(Stored data entries)
---

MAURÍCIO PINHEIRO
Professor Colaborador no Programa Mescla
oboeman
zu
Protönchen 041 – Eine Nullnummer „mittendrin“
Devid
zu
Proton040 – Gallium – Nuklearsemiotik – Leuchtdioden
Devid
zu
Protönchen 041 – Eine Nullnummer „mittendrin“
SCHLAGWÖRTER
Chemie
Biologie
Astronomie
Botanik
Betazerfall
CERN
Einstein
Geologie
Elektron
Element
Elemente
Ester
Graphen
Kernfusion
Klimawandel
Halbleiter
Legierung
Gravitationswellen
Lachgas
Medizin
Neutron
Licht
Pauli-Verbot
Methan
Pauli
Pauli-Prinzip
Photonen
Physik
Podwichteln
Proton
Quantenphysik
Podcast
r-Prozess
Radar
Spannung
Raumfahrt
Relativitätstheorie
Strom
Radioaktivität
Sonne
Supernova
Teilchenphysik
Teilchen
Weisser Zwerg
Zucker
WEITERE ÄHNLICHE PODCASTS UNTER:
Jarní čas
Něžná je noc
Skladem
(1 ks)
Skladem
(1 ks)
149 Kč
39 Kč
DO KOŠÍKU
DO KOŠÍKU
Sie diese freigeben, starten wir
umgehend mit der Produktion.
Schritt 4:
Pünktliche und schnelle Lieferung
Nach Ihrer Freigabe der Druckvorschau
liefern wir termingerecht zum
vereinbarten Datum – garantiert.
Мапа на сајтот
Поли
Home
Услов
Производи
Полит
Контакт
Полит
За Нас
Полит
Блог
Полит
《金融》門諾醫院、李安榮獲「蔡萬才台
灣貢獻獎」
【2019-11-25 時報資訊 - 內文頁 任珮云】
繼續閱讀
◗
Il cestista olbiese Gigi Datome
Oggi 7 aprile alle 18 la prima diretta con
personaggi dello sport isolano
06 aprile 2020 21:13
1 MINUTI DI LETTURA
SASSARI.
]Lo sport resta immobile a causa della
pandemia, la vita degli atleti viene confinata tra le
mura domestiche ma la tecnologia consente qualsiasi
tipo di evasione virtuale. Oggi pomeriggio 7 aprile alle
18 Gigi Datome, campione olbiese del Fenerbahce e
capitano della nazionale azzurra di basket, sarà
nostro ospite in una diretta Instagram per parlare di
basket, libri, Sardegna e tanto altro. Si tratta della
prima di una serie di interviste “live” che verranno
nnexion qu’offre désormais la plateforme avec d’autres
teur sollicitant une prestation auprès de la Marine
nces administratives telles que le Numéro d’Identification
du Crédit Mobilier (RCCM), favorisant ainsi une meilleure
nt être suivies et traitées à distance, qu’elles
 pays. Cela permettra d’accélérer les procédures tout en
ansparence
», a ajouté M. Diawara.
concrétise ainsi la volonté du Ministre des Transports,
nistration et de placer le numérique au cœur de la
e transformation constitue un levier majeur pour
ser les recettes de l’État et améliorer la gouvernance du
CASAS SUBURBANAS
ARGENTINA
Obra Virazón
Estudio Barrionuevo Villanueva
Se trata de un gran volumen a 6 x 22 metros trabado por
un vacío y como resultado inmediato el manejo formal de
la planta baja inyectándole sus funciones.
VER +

---

> _Work required_
Your answer should be the full set of records above, restated exactly.

> _Written response_
MAURÍCIO PINHEIRO
Professor Colaborador no Programa Mescla
oboeman
zu
Protönchen 041 – Eine Nullnummer „mittendrin“
Devid
zu
Proton040 – Gallium – Nuklearsemiotik – Leuchtdioden
Devid
zu
Protönchen 041 – Eine Nullnummer „mittendrin“
SCHLAGWÖRTER
Chemie
Biologie
Astronomie
Botanik
Betazerfall
CERN
Einstein
Geologie
Elektron
Element
Elemente
Ester
Graphen
Kernfusion
Klimawandel
Halbleiter
Legierung
Gravitationswellen
Lachgas
Medizin
Neutron
Licht
Pauli-Verbot
Methan
Pauli
Pauli-Prinzip
Photonen
Physik
Podwichteln
Proton
Quantenphysik
Podcast
r-Prozess
Radar
Spannung
Raumfahrt
Relativitätstheorie
Strom
Radioaktivität
Sonne
Supernova
Teilchenphysik
Teilchen
Weisser Zwerg
Zucker
WEITERE ÄHNLICHE PODCASTS UNTER:
Jarní čas
Něžná je noc
Skladem
(1 ks)
Skladem
(1 ks)
149 Kč
39 Kč
DO KOŠÍKU
DO KOŠÍKU
Sie diese freigeben, starten wir
umgehend mit der Produktion.
Schritt 4:
Pünktliche und schnelle Lieferung
Nach Ihrer Freigabe der Druckvorschau
liefern wir termingerecht zum
vereinbarten Datum – garantiert.
Мапа на сајтот
Поли
Home
Услов
Производи
Полит
Контакт
Полит
За Нас
Полит
Блог
Полит
《金融》門諾醫院、李安榮獲「蔡萬才台
灣貢獻獎」
【2019-11-25 時報資訊 - 內文頁 任珮云】
繼續閱讀
◗
Il cestista olbiese Gigi Datome
Oggi 7 aprile alle 18 la prima diretta con
personaggi dello sport isolano
06 aprile 2020 21:13
1 MINUTI DI LETTURA
SASSARI.
]Lo sport resta immobile a causa della
pandemia, la vita degli atleti viene confinata tra le
mura domestiche ma la tecnologia consente qualsiasi
tipo di evasione virtuale. Oggi pomeriggio 7 aprile alle
18 Gigi Datome, campione olbiese del Fenerbahce e
capitano della nazionale azzurra di basket, sarà
nostro ospite in una diretta Instagram per parlare di
basket, libri, Sardegna e tanto altro. Si tratta della
prima di una serie di interviste “live” che verranno
nnexion qu’offre désormais la plateforme avec d’autres
teur sollicitant une prestation auprès de la Marine
nces administratives telles que le Numéro d’Identification
du Crédit Mobilier (RCCM), favorisant ainsi une meilleure
nt être suivies et traitées à distance, qu’elles
 pays. Cela permettra d’accélérer les procédures tout en
ansparence
», a ajouté M. Diawara.
concrétise ainsi la volonté du Ministre des Transports,
nistration et de placer le numérique au cœur de la
e transformation constitue un levier majeur pour
ser les recettes de l’État et améliorer la gouvernance du
CASAS SUBURBANAS
ARGENTINA
Obra Virazón
Estudio Barrionuevo Villanueva
Se trata de un gran volumen a 6 x 22 metros trabado por
un vacío y como resultado inmediato el manejo formal de
la planta baja inyectándole sus funciones.
VER +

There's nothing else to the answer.